**Problem to work on**.
Your answer must be the line holding "ring tip: (1068, 929)" followed by every later line through the end of the entries, exactly as written.

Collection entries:
/---
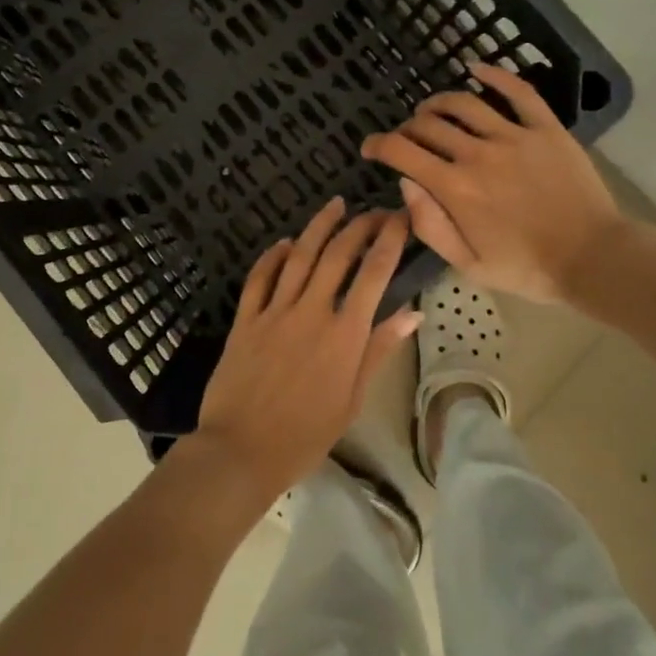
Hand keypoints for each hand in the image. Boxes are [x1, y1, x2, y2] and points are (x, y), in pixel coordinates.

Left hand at [195, 200, 420, 507]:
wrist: (242, 450)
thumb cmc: (305, 435)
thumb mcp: (353, 399)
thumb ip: (379, 350)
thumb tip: (413, 313)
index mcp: (345, 334)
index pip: (374, 273)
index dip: (390, 239)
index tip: (400, 218)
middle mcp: (311, 311)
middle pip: (339, 254)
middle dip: (360, 225)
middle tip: (374, 211)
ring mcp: (275, 311)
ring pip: (300, 255)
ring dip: (319, 226)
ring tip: (334, 205)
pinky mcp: (245, 318)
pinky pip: (260, 277)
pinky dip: (274, 255)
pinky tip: (285, 243)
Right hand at [361, 61, 628, 306]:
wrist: (593, 259)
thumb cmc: (527, 269)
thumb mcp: (467, 264)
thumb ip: (430, 225)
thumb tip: (405, 184)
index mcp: (455, 188)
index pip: (402, 152)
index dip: (377, 145)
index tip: (369, 147)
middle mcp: (478, 154)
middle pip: (429, 125)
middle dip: (407, 129)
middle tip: (406, 139)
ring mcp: (514, 137)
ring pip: (464, 104)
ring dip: (439, 103)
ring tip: (431, 110)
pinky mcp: (546, 129)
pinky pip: (518, 92)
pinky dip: (494, 75)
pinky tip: (476, 68)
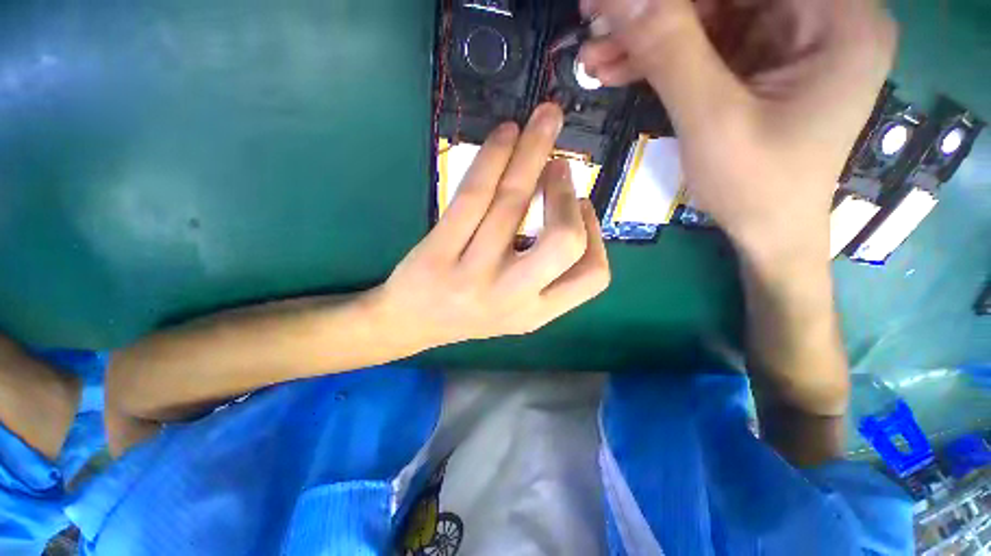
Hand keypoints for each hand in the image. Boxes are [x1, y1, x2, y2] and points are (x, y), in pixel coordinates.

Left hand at [376, 103, 610, 350]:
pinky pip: (473, 196)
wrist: (409, 324)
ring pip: (512, 203)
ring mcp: (472, 276)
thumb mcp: (515, 307)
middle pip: (563, 241)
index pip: (592, 277)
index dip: (596, 235)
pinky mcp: (437, 253)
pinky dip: (494, 157)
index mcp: (535, 314)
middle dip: (566, 195)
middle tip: (560, 167)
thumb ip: (546, 274)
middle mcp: (510, 298)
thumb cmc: (467, 313)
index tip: (581, 207)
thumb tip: (569, 210)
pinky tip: (506, 134)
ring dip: (533, 153)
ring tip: (542, 125)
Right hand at [580, 0, 896, 256]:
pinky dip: (656, 59)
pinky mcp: (758, 62)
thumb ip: (670, 53)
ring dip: (645, 38)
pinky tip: (616, 71)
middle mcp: (819, 15)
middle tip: (594, 22)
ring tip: (593, 58)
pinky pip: (701, 45)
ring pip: (705, 16)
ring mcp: (787, 38)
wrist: (767, 232)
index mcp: (837, 18)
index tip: (612, 2)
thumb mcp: (712, 120)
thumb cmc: (756, 187)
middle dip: (654, 10)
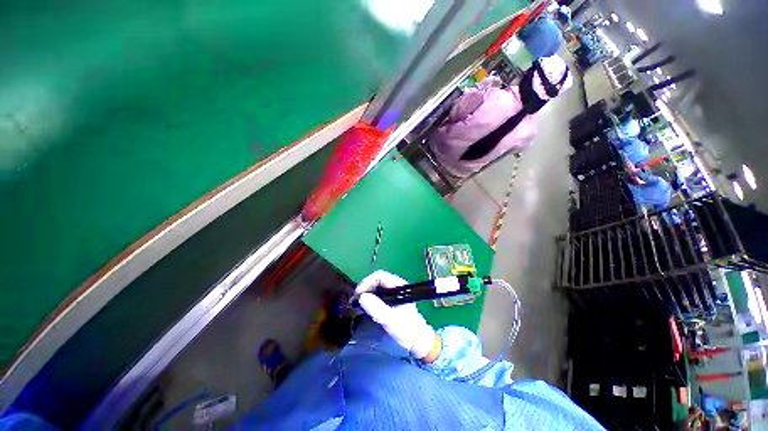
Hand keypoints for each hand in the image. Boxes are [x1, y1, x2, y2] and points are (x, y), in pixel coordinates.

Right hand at [356, 270, 437, 359]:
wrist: (418, 341)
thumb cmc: (406, 330)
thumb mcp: (390, 320)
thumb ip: (376, 308)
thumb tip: (361, 297)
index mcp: (399, 286)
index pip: (380, 276)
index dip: (367, 282)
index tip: (358, 294)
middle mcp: (396, 286)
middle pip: (377, 280)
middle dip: (365, 288)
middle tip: (356, 300)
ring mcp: (394, 292)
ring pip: (376, 287)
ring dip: (366, 293)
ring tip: (358, 304)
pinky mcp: (392, 299)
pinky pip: (378, 294)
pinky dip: (370, 298)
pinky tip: (365, 307)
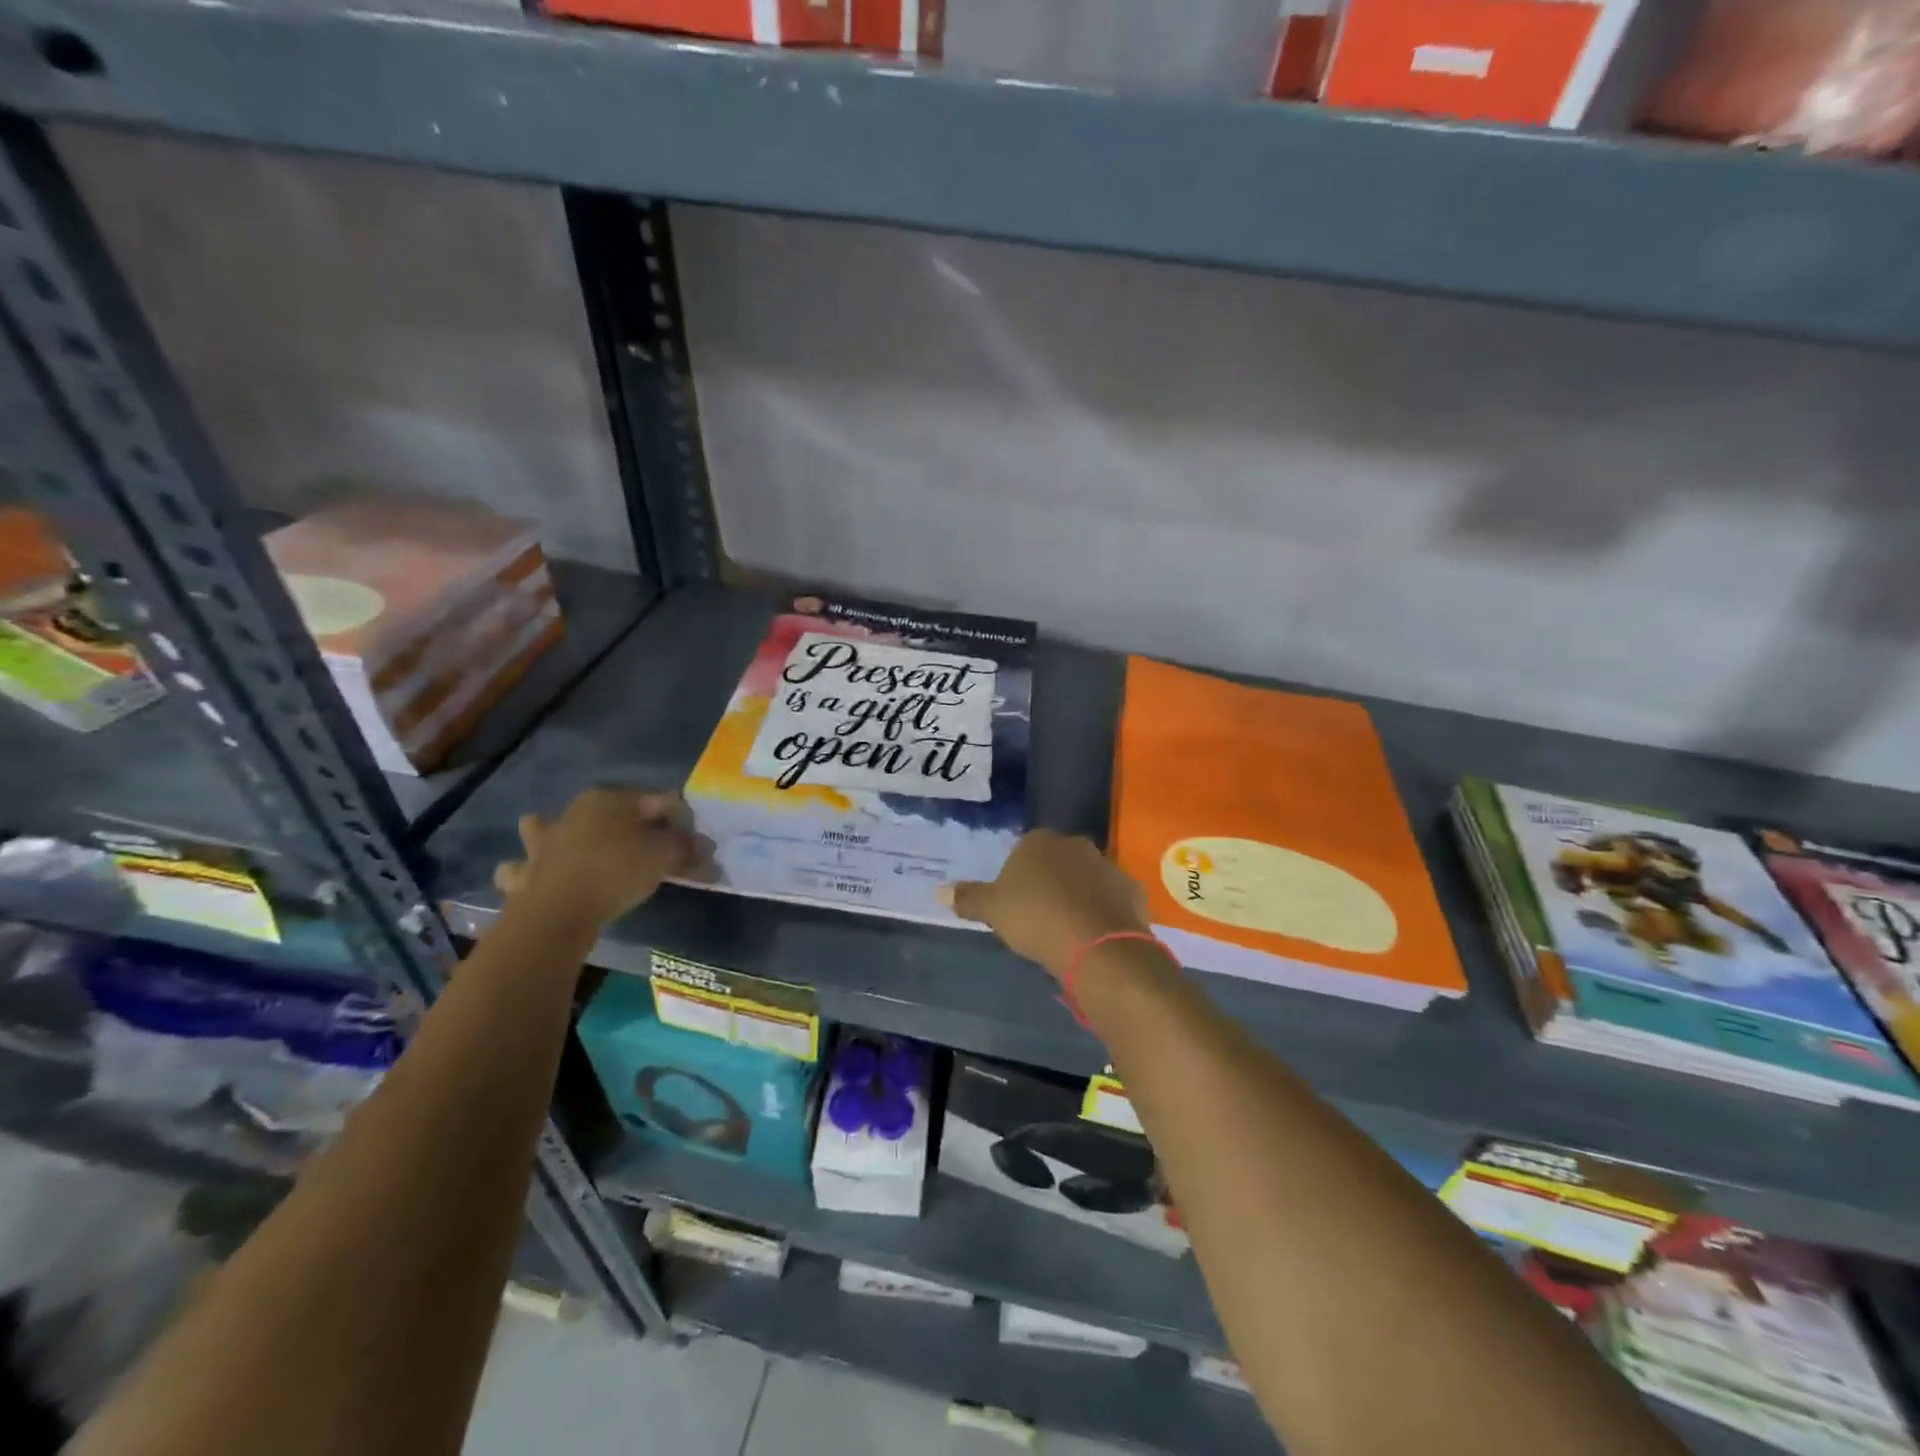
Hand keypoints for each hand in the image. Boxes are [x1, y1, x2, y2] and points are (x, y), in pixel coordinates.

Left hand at [493, 788, 707, 926]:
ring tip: (563, 848)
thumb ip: (688, 849)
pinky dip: (526, 873)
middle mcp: (572, 813)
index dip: (678, 818)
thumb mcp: (665, 857)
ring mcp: (542, 844)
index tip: (692, 841)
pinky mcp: (523, 875)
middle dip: (621, 823)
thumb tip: (705, 848)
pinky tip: (534, 880)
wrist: (558, 912)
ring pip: (543, 831)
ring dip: (549, 835)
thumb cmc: (617, 871)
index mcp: (608, 799)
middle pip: (605, 812)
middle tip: (644, 846)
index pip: (656, 801)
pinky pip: (521, 871)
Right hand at [944, 829, 1150, 979]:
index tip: (1015, 903)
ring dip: (1078, 895)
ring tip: (1068, 929)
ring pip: (1086, 878)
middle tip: (1039, 915)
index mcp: (1040, 841)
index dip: (1018, 876)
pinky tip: (1094, 935)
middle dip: (1050, 882)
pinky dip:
\---
**Answer for the task**.
ring tip: (1068, 929)
ring pip: (1086, 878)
middle tip: (1039, 915)
index mcp: (1040, 841)
index dip: (1018, 876)
pinky tip: (1094, 935)
middle dip: (1050, 882)
pinky dip:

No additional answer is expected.